### AIM OF THE TASK
Locate every line in the listing below that contains the word "jambe", and copy each of those lines.

### SUPPLIED RECORDS
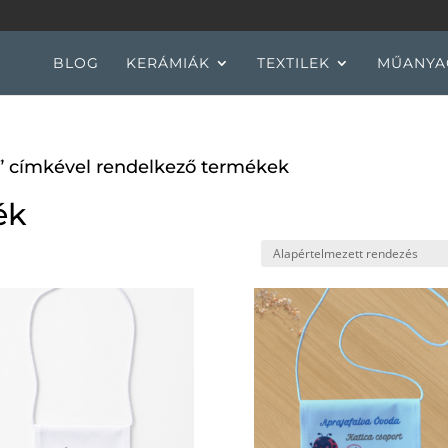
BLOG
KERÁMIÁK
TEXTILEK
MŰANYA
k” címkével rendelkező termékek
ék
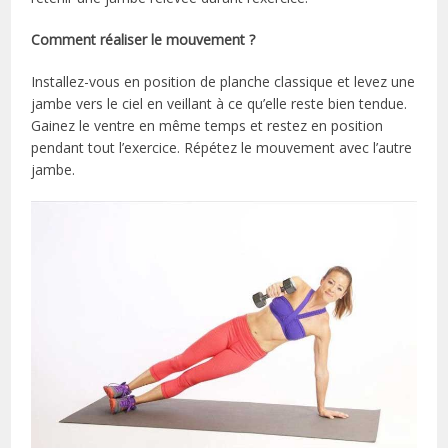
Comment réaliser le mouvement ?
Installez-vous en position de planche classique et levez une
jambe vers le ciel en veillant à ce qu’elle reste bien tendue.
Gainez le ventre en même temps et restez en position
pendant tout l’exercice. Répétez le mouvement avec l’autre
jambe.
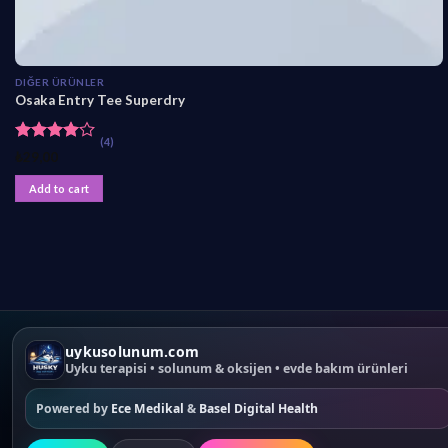
DIĞER ÜRÜNLER
Osaka Entry Tee Superdry
(4)
Rated
₺
29,00
4.00
out
of 5
Add to cart
uykusolunum.com
Uyku terapisi • solunum & oksijen • evde bakım ürünleri
Powered by
Ece Medikal
&
Basel Digital Health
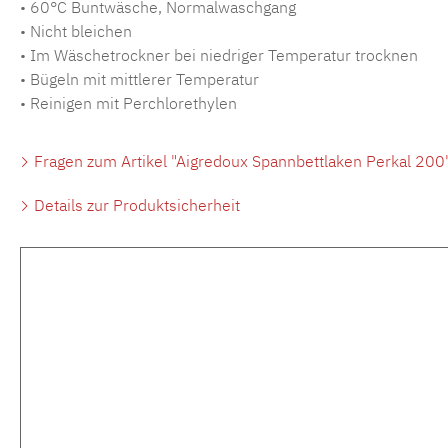
• 60°C Buntwäsche, Normalwaschgang
• Nicht bleichen
• Im Wäschetrockner bei niedriger Temperatur trocknen
• Bügeln mit mittlerer Temperatur
• Reinigen mit Perchlorethylen
Fragen zum Artikel "Aigredoux Spannbettlaken Perkal 200
Details zur Produktsicherheit
Produktgalerie überspringen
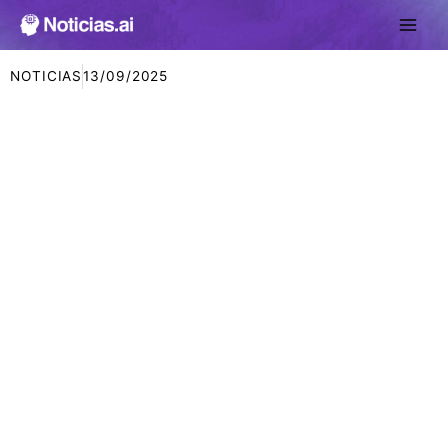
Ir
al
contenido
NOTICIAS
13/09/2025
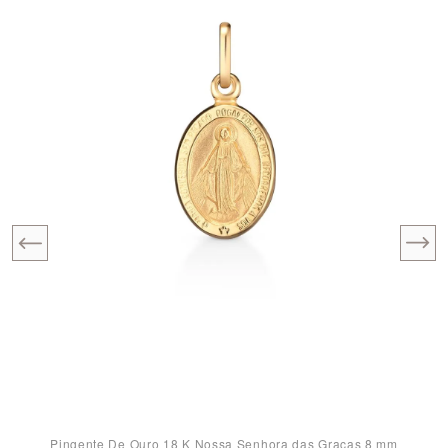
Pingente De Ouro 18 K Nossa Senhora das Graças 8 mm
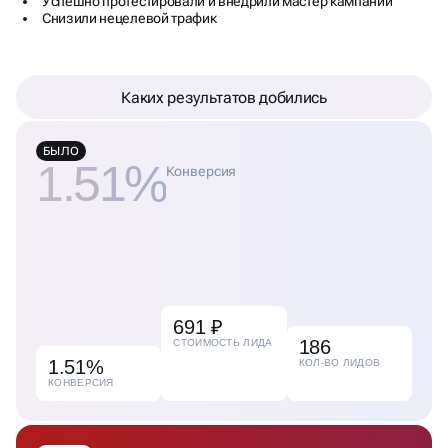
Успешно протестировали и внедрили мастер кампаний
Снизили нецелевой трафик
Каких результатов добились
БЫЛО
1.51%
Конверсия
691 ₽
186
СТОИМОСТЬ ЛИДА
1.51%
КОЛ-ВО ЛИДОВ
КОНВЕРСИЯ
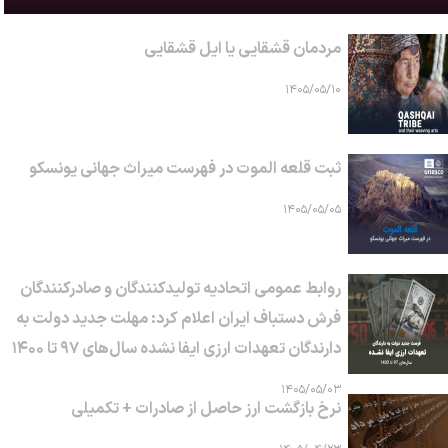
مردمان قشقایی یا ایل قشقایی
۱۴۰۵/۰۵/۱۰
ثبت قلعه الموت در فهرست میراث جهانی یونسکو
۱۴۰۵/۰۵/۰۵
روابط عمومی اتحادیه تولیدکنندگان و صادرکنندگان
فرش دستباف ایران اعلام کرد: مهلت جدید دولت به
دارندگان تعهدات ارزی ایفا نشده سال‌های ۹۷ تا ۱۴۰۰
۱۴۰۵/۰۵/۰۳
نرخ بازگشت ارز حاصل از صادرات + تکمیلی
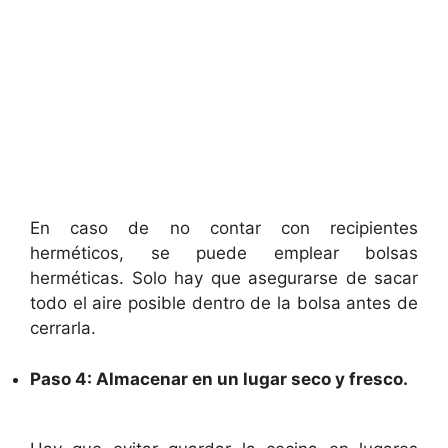
En caso de no contar con recipientes
herméticos, se puede emplear bolsas
herméticas. Solo hay que asegurarse de sacar
todo el aire posible dentro de la bolsa antes de
cerrarla.
Paso 4: Almacenar en un lugar seco y fresco.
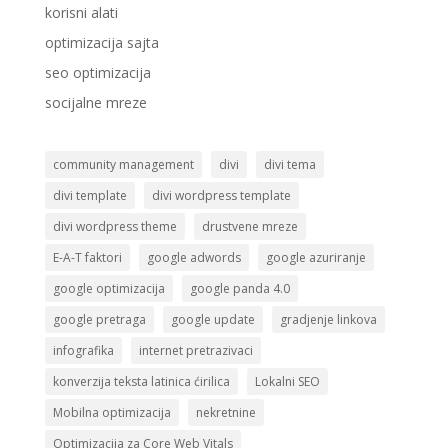
korisni alati
optimizacija sajta
seo optimizacija
socijalne mreze
community management
divi
divi tema
divi template
divi wordpress template
divi wordpress theme
drustvene mreze
E-A-T faktori
google adwords
google azuriranje
google optimizacija
google panda 4.0
google pretraga
google update
gradjenje linkova
infografika
internet pretrazivaci
konverzija teksta latinica ćirilica
Lokalni SEO
Mobilna optimizacija
nekretnine
Optimizacija za Core Web Vitals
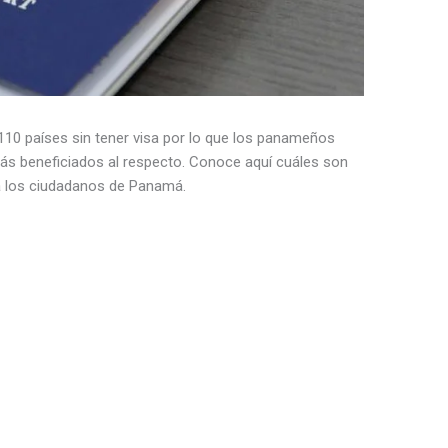
110 países sin tener visa por lo que los panameños
ás beneficiados al respecto. Conoce aquí cuáles son
 a los ciudadanos de Panamá.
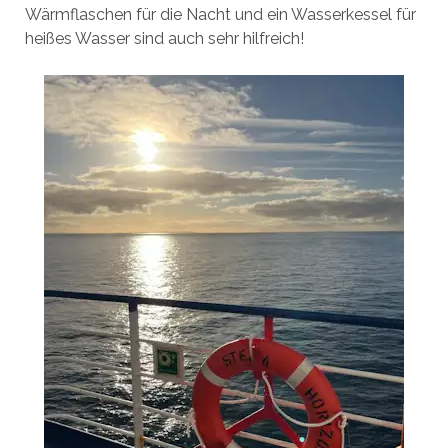
Wärmflaschen für die Nacht und ein Wasserkessel für
heißes Wasser sind auch sehr hilfreich!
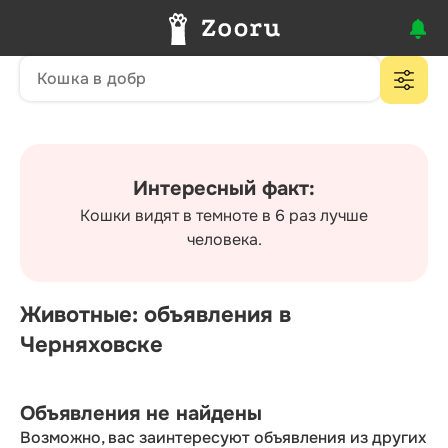
Интересный факт:
Кошки видят в темноте в 6 раз лучше
человека.
Животные: объявления в
Черняховске
Объявления не найдены
Возможно, вас заинтересуют объявления из других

### REPLY TO THE TASK
jambe vers le ciel en veillant à ce qu’elle reste bien tendue.
jambe.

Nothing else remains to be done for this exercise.